Reading text section start
I'm no thesp, but I thought I should speak up for this one.. Measure for Measure is by no means an easy play, but neither is it one that you are likely to see staged very often. Frankly, even if it is the Bard on a bad day, that kinda makes me more interested, and for this reason alone this is worth exploring, just to see how it handles the challenge. The production itself is accessible, lively, intimate, and sitting through three acts was remarkably easy and enjoyable. I agree with the previous reviewer overall - for those of us less than up on our Shakespeare, this is a good place to start.
I went to see this on Friday night and I'm not sure we saw the same show, Matt. I thought it was excellent. The production made fantastic use of the space and the actors spoke the language brilliantly. I must admit my benchmark was quite high having seen the Globe production about 10 years ago but Phil Wilmott's production showed me a side to the play I had not seen before. Angelo's crisis of "faith" was wonderful as he basically came across as the guy who never gets the girl and so had to resort to blackmail but his fragility in this was beautiful to watch. I had always read this character as quite puritanical so to see the gentler side really made his conflict quite sad and tragic. It was, however, lovely to see him get his comeuppance. Lucio was fantastic and I would happily watch that young actor on stage any day of the week. Measure for Measure is seen as one of the problem plays but I thought this production brought the humour and the humility equally. The supporting cast in this production really made the roles their own which is no mean feat in this play. i would thoroughly recommend this production to anyone who is quite scared of Shakespeare as his cast are excellent when it comes to understanding the text which makes it very easy to follow. The unusual staging also makes it more accessible as the audience are very much a part of it. A fine evening out.
Reading text section end
Data excerpts section start
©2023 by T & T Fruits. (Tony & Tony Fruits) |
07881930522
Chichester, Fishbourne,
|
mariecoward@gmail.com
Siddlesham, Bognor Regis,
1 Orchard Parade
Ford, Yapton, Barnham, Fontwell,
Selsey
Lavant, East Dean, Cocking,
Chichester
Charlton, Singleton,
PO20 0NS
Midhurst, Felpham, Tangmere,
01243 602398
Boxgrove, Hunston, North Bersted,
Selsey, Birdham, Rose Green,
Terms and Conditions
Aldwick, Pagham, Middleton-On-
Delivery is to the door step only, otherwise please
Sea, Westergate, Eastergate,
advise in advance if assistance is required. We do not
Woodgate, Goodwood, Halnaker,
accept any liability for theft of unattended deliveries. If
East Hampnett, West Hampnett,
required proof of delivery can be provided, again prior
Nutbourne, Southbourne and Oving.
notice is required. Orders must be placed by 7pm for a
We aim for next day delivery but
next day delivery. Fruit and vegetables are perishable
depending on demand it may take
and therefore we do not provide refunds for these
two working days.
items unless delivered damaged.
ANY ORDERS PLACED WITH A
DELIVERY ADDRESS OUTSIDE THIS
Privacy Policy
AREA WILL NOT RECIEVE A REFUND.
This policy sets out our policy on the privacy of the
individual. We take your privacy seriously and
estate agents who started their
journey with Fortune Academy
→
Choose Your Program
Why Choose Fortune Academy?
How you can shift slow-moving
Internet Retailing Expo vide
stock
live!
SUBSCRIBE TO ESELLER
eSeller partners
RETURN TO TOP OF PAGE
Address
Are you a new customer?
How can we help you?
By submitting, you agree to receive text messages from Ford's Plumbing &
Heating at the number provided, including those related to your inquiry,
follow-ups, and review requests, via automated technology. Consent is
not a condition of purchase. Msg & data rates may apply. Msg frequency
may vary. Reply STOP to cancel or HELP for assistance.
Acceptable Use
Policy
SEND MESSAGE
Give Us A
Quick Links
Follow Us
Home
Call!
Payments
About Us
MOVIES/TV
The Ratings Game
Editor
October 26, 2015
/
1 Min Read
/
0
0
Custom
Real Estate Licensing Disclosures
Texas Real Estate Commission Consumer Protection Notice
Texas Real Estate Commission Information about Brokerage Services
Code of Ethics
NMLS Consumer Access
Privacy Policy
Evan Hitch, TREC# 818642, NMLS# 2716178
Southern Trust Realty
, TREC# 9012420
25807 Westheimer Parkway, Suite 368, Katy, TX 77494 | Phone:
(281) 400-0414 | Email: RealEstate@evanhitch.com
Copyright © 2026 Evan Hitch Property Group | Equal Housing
Data excerpts section end
#### [What you need to do]
**A)** Revise the Measure for Measure reviews, starting with "I'm no thesp, but" and going on through "place to start.", with "lively" changed to "energetic".
**B)** Answer these questions from the Measure for Measure reviews:
(i) How many acts did the first reviewer sit through?
(ii) On which night did the second reviewer see the show?
(iii) Which earlier production of the play had the second reviewer seen about 10 years before?
**C)** Pick up the Measure for Measure reviews where they stop and keep writing.
The material has no connection to the Measure for Measure reviews.

#### [Results]
**A)**
I'm no thesp, but I thought I should speak up for this one.. Measure for Measure is by no means an easy play, but neither is it one that you are likely to see staged very often. Frankly, even if it is the Bard on a bad day, that kinda makes me more interested, and for this reason alone this is worth exploring, just to see how it handles the challenge. The production itself is accessible, energetic, intimate, and sitting through three acts was remarkably easy and enjoyable. I agree with the previous reviewer overall - for those of us less than up on our Shakespeare, this is a good place to start.

**B)**
(i) Three
(ii) Friday night
(iii) The Globe production

**C)**
Dear Matt, Thanks for giving Measure for Measure your consideration but really what an odd review. You criticise the performers for bravely bringing out exactly the character flaws that make it such a rich and nuanced play. There IS nothing at stake for the Duke, that's the point of his character, it's quite simply an intellectual holiday game for him, he could stop things at any moment as he freely admits to Isabella at the end when he apologises for not stepping in to stop her brothers execution. And the fact that Isabella argues like an undergraduate without the worldliness or flexibility to grasp the human implications - isn't that the whole point of her character? I'm glad you admire Paul's performance as Angelo as much as I do and approve of my unconventional casting but I'd have thought the fact that the production allows you to see him as sympathetic whilst exploring the flaws in his adversaries, certainly our intention, makes it a very nuanced production. Do you really need to identify characters as being either antagonist or hero? I only argue my corner because I worry that in criticising the production and actors for bringing out the very things that make it such a fascinating and complex play and only giving it a meagre 3 stars you'll deter people from from seeing it. Which would be a real shame. Perhaps you went along with your mind already made up having disliked my production of Fair Em so much. In the circumstances it would be inappropriate for me to add a star rating but the time out software won't publish this unless I do so... I'm going to give my actors five stars. I think they do an amazing job.